«Получилось!» – радостно вскрикнул я. Но его уже не было рядом. Лишь мутная вода, несущаяся с бешеной скоростью, да клочья пены. В бледном свете луны мелькнула рука. Потом голова. Он барахтался на поверхности, безвольно подбрасываемый течением, время от времени исчезая под мутной, пенистой поверхностью. Ужас, ледяной и липкий, парализовал меня на мгновение. Только на мгновение.
С рыком я бросился вслед за ним, с яростью отталкиваясь от дна и борясь с течением, которое пыталось отнести меня в сторону. Река извивалась, бросала в лицо коряги, которые царапали кожу, стремясь утащить на дно.
«Мишка! Держись!» – надрывался я, но мой голос тонул в рёве неистовой стихии. В призрачном свете луны я разглядел его у затопленного бревна. Водоворот, образовавшийся за преградой, держал его на месте…
– Давай руку! – закричал я, подплывая ближе и протягивая ладонь, чувствуя, как каждая мышца в теле напряглась до предела.
Я видел страх в его глазах, слышал его тяжёлое, прерывистое дыхание, похожее на всхлипы.
– Ещё немного! – подбадривал я, зацепившись за ветку.
Наконец, я крепко схватил его за запястье и, напрягая все силы, потянул на себя.
С громким всплеском мы оба вывалились на берег, тяжело дыша и кашляя.
– Ты как? – спросил я, немного отдышавшись.
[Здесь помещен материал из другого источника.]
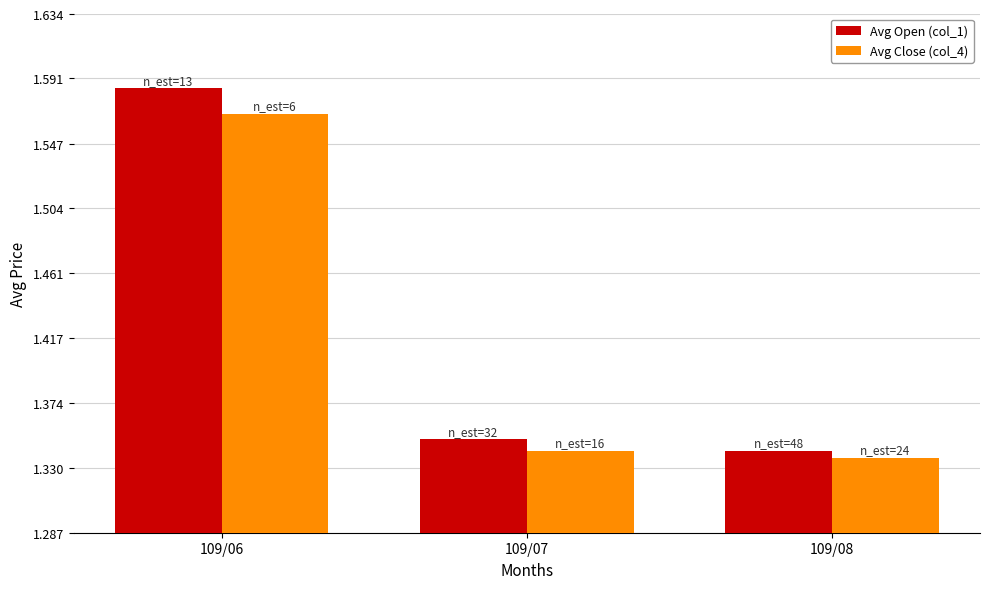

At how many categories does at least one series exceed 1?

3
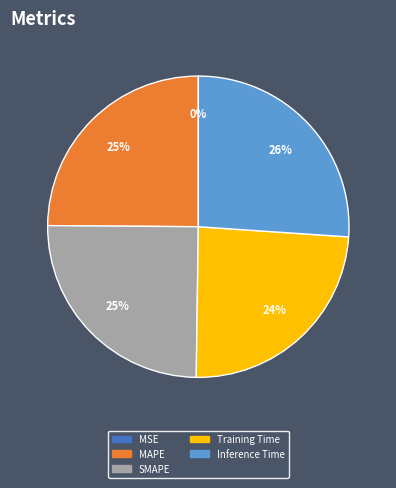

Is MAPE the majority of the pie?

No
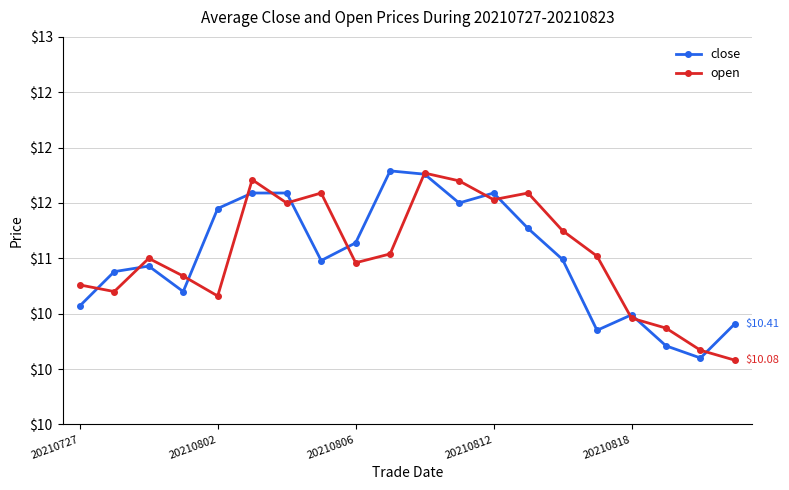

How many intersections are there between open and close?

13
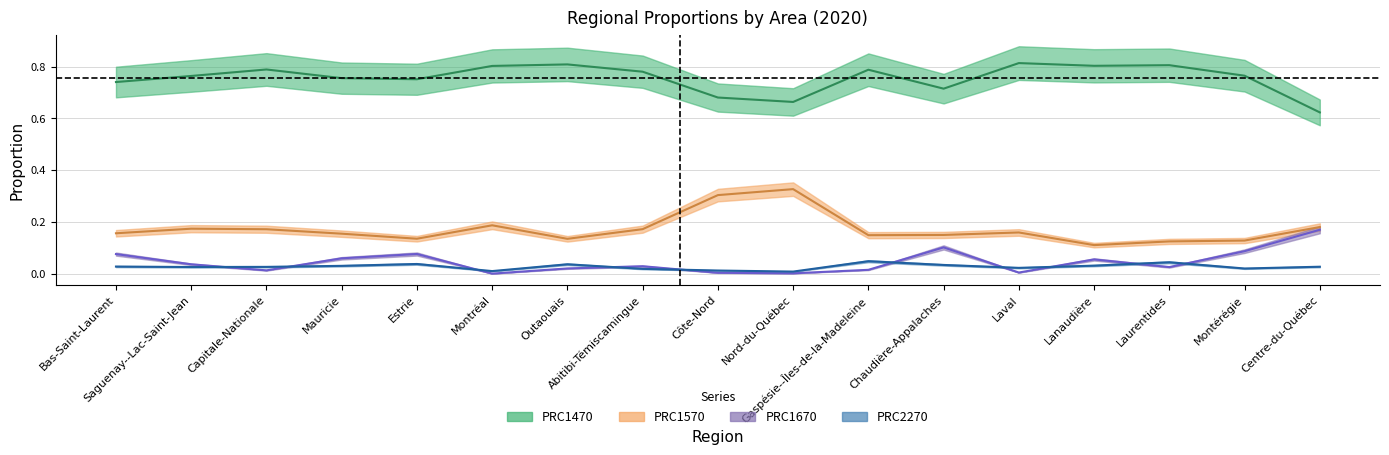

List the labels in order of PRC1570 value, largest first.

Nord-du-Québec, Côte-Nord, Montréal, Centre-du-Québec, Saguenay--Lac-Saint-Jean, Abitibi-Témiscamingue, Capitale-Nationale, Laval, Bas-Saint-Laurent, Mauricie, Chaudière-Appalaches, Gaspésie--Îles-de-la-Madeleine, Estrie, Outaouais, Montérégie, Laurentides, Lanaudière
Мишка не ответил. Он лежал на спине, глядя в ночное небо, и его грудь тяжело вздымалась, словно кузнечные меха. Я видел, как по его лицу текут то ли капли воды, то ли слёзы облегчения, отражая лунный свет.
– Живой, – наконец выдавил он. – Спасибо. Я уж думал, всё.
Река всё ещё шумела рядом, её рёв напоминал о том, как близко мы были к трагедии.
– Ну ты даёшь! – выдохнул я. – Я думал, ты там концы отдашь!
– Главное, что палатки спасли, – он попытался улыбнуться, но улыбка вышла кривой и неестественной.
– Да хрен бы с ней, с палаткой! – возмутился я, чувствуя, как во мне вскипает гнев. – Ты же мог утонуть, придурок!
– Ладно… Ничего не сломал? – сделав глубокий вдох, спросил я, понизив тон, внимательно вглядываясь в лицо друга.
– Не, только колено ушиб, а так норм, – он поморщился, потирая ногу. – И напомни мне в следующий раз, что вставать посреди реки – плохая идея!
– Вставай. Нужно костёр развести, согреться.
Когда огонь затрещал, мы присели рядом, протягивая к нему дрожащие руки. Заморосил мелкий дождь, но мы уже не обращали на него внимания. Капли шипели, попадая в костёр. Но мы были слишком вымотаны, чтобы беспокоиться о таких мелочах.
Удалось немного поспать на каремате у костра.
Я потянулся, чувствуя, как хрустят позвонки, и с надеждой взглянул на небо. Не облачка! Облегченно выдохнул!
Мишка копошился у своего рюкзака, потрепанного ночным «купанием». Его волосы торчали во все стороны, а на щеке красовалась полоска грязи, похожая на боевую раскраску индейца. Он безуспешно пытался запихнуть влажную палатку в и без того раздувшийся рюкзак, изрыгая проклятия.
– Да… вот тебе и «тихая ночь в лесу». Чуть не отправились на дно.
– Зато будет что вспомнить, – парировал я, извлекая из рюкзака промокший пакет с шоколадками.
Мы позавтракали, прихлёбывая обжигающий чай и смакуя подтаявший шоколад.
Собрав вещи и затушив костёр, мы поднялись на ноги. Мишка поправил лямки рюкзака, натянул на глаза грязную кепку и, стараясь казаться бодрым, спросил:
– Ну что, пошли искать новые приключения?!
– Пошли, – ответил я с лёгкой обречённостью в голосе. – Куда нам ещё деваться-то?
Тропа, если этот едва заметный след можно было так назвать, с каждым шагом превращалась в полосу препятствий. Она то растворялась в густом подлеске, то материализовалась вновь, дразня нас призрачной надеждой на лёгкий путь. Мы карабкались по курумам, продирались сквозь колючие заросли, перепрыгивали через поваленные деревья, чувствуя себя участниками экстремального квеста.